╭─ Exercise material

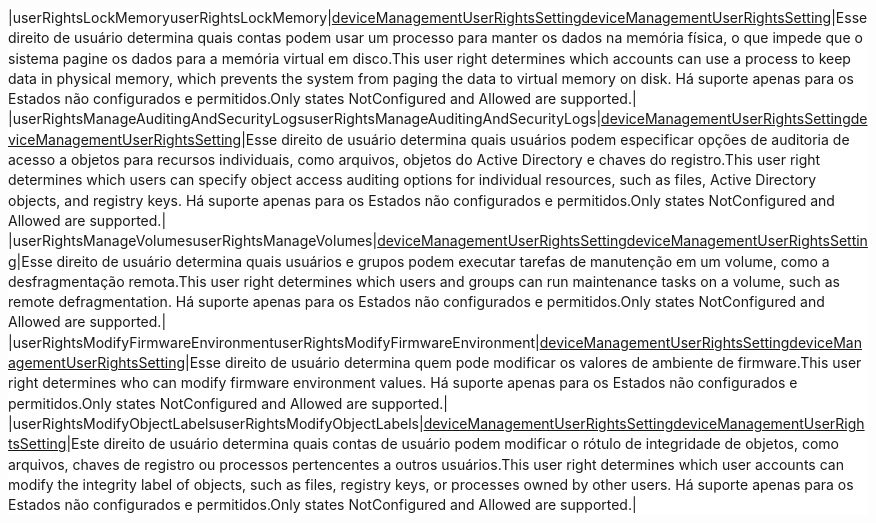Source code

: |<span data-ttu-id="bcc76-277">userRightsLockMemory</span><span class="sxs-lookup"><span data-stu-id="bcc76-277">userRightsLockMemory</span></span>|[<span data-ttu-id="bcc76-278">deviceManagementUserRightsSetting</span><span class="sxs-lookup"><span data-stu-id="bcc76-278">deviceManagementUserRightsSetting</span></span>](../resources/intune-deviceconfig-devicemanagementuserrightssetting.md)|<span data-ttu-id="bcc76-279">Esse direito de usuário determina quais contas podem usar um processo para manter os dados na memória física, o que impede que o sistema pagine os dados para a memória virtual em disco.</span><span class="sxs-lookup"><span data-stu-id="bcc76-279">This user right determines which accounts can use a process to keep data in physical memory, which prevents the system from paging the data to virtual memory on disk.</span></span> <span data-ttu-id="bcc76-280">Há suporte apenas para os Estados não configurados e permitidos.</span><span class="sxs-lookup"><span data-stu-id="bcc76-280">Only states NotConfigured and Allowed are supported.</span></span>|
|<span data-ttu-id="bcc76-281">userRightsManageAuditingAndSecurityLogs</span><span class="sxs-lookup"><span data-stu-id="bcc76-281">userRightsManageAuditingAndSecurityLogs</span></span>|[<span data-ttu-id="bcc76-282">deviceManagementUserRightsSetting</span><span class="sxs-lookup"><span data-stu-id="bcc76-282">deviceManagementUserRightsSetting</span></span>](../resources/intune-deviceconfig-devicemanagementuserrightssetting.md)|<span data-ttu-id="bcc76-283">Esse direito de usuário determina quais usuários podem especificar opções de auditoria de acesso a objetos para recursos individuais, como arquivos, objetos do Active Directory e chaves do registro.</span><span class="sxs-lookup"><span data-stu-id="bcc76-283">This user right determines which users can specify object access auditing options for individual resources, such as files, Active Directory objects, and registry keys.</span></span> <span data-ttu-id="bcc76-284">Há suporte apenas para os Estados não configurados e permitidos.</span><span class="sxs-lookup"><span data-stu-id="bcc76-284">Only states NotConfigured and Allowed are supported.</span></span>|
|<span data-ttu-id="bcc76-285">userRightsManageVolumes</span><span class="sxs-lookup"><span data-stu-id="bcc76-285">userRightsManageVolumes</span></span>|[<span data-ttu-id="bcc76-286">deviceManagementUserRightsSetting</span><span class="sxs-lookup"><span data-stu-id="bcc76-286">deviceManagementUserRightsSetting</span></span>](../resources/intune-deviceconfig-devicemanagementuserrightssetting.md)|<span data-ttu-id="bcc76-287">Esse direito de usuário determina quais usuários e grupos podem executar tarefas de manutenção em um volume, como a desfragmentação remota.</span><span class="sxs-lookup"><span data-stu-id="bcc76-287">This user right determines which users and groups can run maintenance tasks on a volume, such as remote defragmentation.</span></span> <span data-ttu-id="bcc76-288">Há suporte apenas para os Estados não configurados e permitidos.</span><span class="sxs-lookup"><span data-stu-id="bcc76-288">Only states NotConfigured and Allowed are supported.</span></span>|
|<span data-ttu-id="bcc76-289">userRightsModifyFirmwareEnvironment</span><span class="sxs-lookup"><span data-stu-id="bcc76-289">userRightsModifyFirmwareEnvironment</span></span>|[<span data-ttu-id="bcc76-290">deviceManagementUserRightsSetting</span><span class="sxs-lookup"><span data-stu-id="bcc76-290">deviceManagementUserRightsSetting</span></span>](../resources/intune-deviceconfig-devicemanagementuserrightssetting.md)|<span data-ttu-id="bcc76-291">Esse direito de usuário determina quem pode modificar os valores de ambiente de firmware.</span><span class="sxs-lookup"><span data-stu-id="bcc76-291">This user right determines who can modify firmware environment values.</span></span> <span data-ttu-id="bcc76-292">Há suporte apenas para os Estados não configurados e permitidos.</span><span class="sxs-lookup"><span data-stu-id="bcc76-292">Only states NotConfigured and Allowed are supported.</span></span>|
|<span data-ttu-id="bcc76-293">userRightsModifyObjectLabels</span><span class="sxs-lookup"><span data-stu-id="bcc76-293">userRightsModifyObjectLabels</span></span>|[<span data-ttu-id="bcc76-294">deviceManagementUserRightsSetting</span><span class="sxs-lookup"><span data-stu-id="bcc76-294">deviceManagementUserRightsSetting</span></span>](../resources/intune-deviceconfig-devicemanagementuserrightssetting.md)|<span data-ttu-id="bcc76-295">Este direito de usuário determina quais contas de usuário podem modificar o rótulo de integridade de objetos, como arquivos, chaves de registro ou processos pertencentes a outros usuários.</span><span class="sxs-lookup"><span data-stu-id="bcc76-295">This user right determines which user accounts can modify the integrity label of objects, such as files, registry keys, or processes owned by other users.</span></span> <span data-ttu-id="bcc76-296">Há suporte apenas para os Estados não configurados e permitidos.</span><span class="sxs-lookup"><span data-stu-id="bcc76-296">Only states NotConfigured and Allowed are supported.</span></span>|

╰─

■ **What to do**: What is needed is an exact copy of all the records, minus any pictures.

■ **Exercise response**:
Source code

: |<span data-ttu-id="bcc76-277">userRightsLockMemory</span><span class="sxs-lookup"><span data-stu-id="bcc76-277">userRightsLockMemory</span></span>|[<span data-ttu-id="bcc76-278">deviceManagementUserRightsSetting</span><span class="sxs-lookup"><span data-stu-id="bcc76-278">deviceManagementUserRightsSetting</span></span>](../resources/intune-deviceconfig-devicemanagementuserrightssetting.md)|<span data-ttu-id="bcc76-279">Esse direito de usuário determina quais contas podem usar um processo para manter os dados na memória física, o que impede que o sistema pagine os dados para a memória virtual em disco.</span><span class="sxs-lookup"><span data-stu-id="bcc76-279">This user right determines which accounts can use a process to keep data in physical memory, which prevents the system from paging the data to virtual memory on disk.</span></span> <span data-ttu-id="bcc76-280">Há suporte apenas para os Estados não configurados e permitidos.</span><span class="sxs-lookup"><span data-stu-id="bcc76-280">Only states NotConfigured and Allowed are supported.</span></span>|
|<span data-ttu-id="bcc76-281">userRightsManageAuditingAndSecurityLogs</span><span class="sxs-lookup"><span data-stu-id="bcc76-281">userRightsManageAuditingAndSecurityLogs</span></span>|[<span data-ttu-id="bcc76-282">deviceManagementUserRightsSetting</span><span class="sxs-lookup"><span data-stu-id="bcc76-282">deviceManagementUserRightsSetting</span></span>](../resources/intune-deviceconfig-devicemanagementuserrightssetting.md)|<span data-ttu-id="bcc76-283">Esse direito de usuário determina quais usuários podem especificar opções de auditoria de acesso a objetos para recursos individuais, como arquivos, objetos do Active Directory e chaves do registro.</span><span class="sxs-lookup"><span data-stu-id="bcc76-283">This user right determines which users can specify object access auditing options for individual resources, such as files, Active Directory objects, and registry keys.</span></span> <span data-ttu-id="bcc76-284">Há suporte apenas para os Estados não configurados e permitidos.</span><span class="sxs-lookup"><span data-stu-id="bcc76-284">Only states NotConfigured and Allowed are supported.</span></span>|
|<span data-ttu-id="bcc76-285">userRightsManageVolumes</span><span class="sxs-lookup"><span data-stu-id="bcc76-285">userRightsManageVolumes</span></span>|[<span data-ttu-id="bcc76-286">deviceManagementUserRightsSetting</span><span class="sxs-lookup"><span data-stu-id="bcc76-286">deviceManagementUserRightsSetting</span></span>](../resources/intune-deviceconfig-devicemanagementuserrightssetting.md)|<span data-ttu-id="bcc76-287">Esse direito de usuário determina quais usuários e grupos podem executar tarefas de manutenção em um volume, como a desfragmentação remota.</span><span class="sxs-lookup"><span data-stu-id="bcc76-287">This user right determines which users and groups can run maintenance tasks on a volume, such as remote defragmentation.</span></span> <span data-ttu-id="bcc76-288">Há suporte apenas para os Estados não configurados e permitidos.</span><span class="sxs-lookup"><span data-stu-id="bcc76-288">Only states NotConfigured and Allowed are supported.</span></span>|
|<span data-ttu-id="bcc76-289">userRightsModifyFirmwareEnvironment</span><span class="sxs-lookup"><span data-stu-id="bcc76-289">userRightsModifyFirmwareEnvironment</span></span>|[<span data-ttu-id="bcc76-290">deviceManagementUserRightsSetting</span><span class="sxs-lookup"><span data-stu-id="bcc76-290">deviceManagementUserRightsSetting</span></span>](../resources/intune-deviceconfig-devicemanagementuserrightssetting.md)|<span data-ttu-id="bcc76-291">Esse direito de usuário determina quem pode modificar os valores de ambiente de firmware.</span><span class="sxs-lookup"><span data-stu-id="bcc76-291">This user right determines who can modify firmware environment values.</span></span> <span data-ttu-id="bcc76-292">Há suporte apenas para os Estados não configurados e permitidos.</span><span class="sxs-lookup"><span data-stu-id="bcc76-292">Only states NotConfigured and Allowed are supported.</span></span>|
|<span data-ttu-id="bcc76-293">userRightsModifyObjectLabels</span><span class="sxs-lookup"><span data-stu-id="bcc76-293">userRightsModifyObjectLabels</span></span>|[<span data-ttu-id="bcc76-294">deviceManagementUserRightsSetting</span><span class="sxs-lookup"><span data-stu-id="bcc76-294">deviceManagementUserRightsSetting</span></span>](../resources/intune-deviceconfig-devicemanagementuserrightssetting.md)|<span data-ttu-id="bcc76-295">Este direito de usuário determina quais contas de usuário podem modificar o rótulo de integridade de objetos, como arquivos, chaves de registro ou processos pertencentes a outros usuários.</span><span class="sxs-lookup"><span data-stu-id="bcc76-295">This user right determines which user accounts can modify the integrity label of objects, such as files, registry keys, or processes owned by other users.</span></span> <span data-ttu-id="bcc76-296">Há suporte apenas para os Estados não configurados e permitidos.</span><span class="sxs-lookup"><span data-stu-id="bcc76-296">Only states NotConfigured and Allowed are supported.</span></span>|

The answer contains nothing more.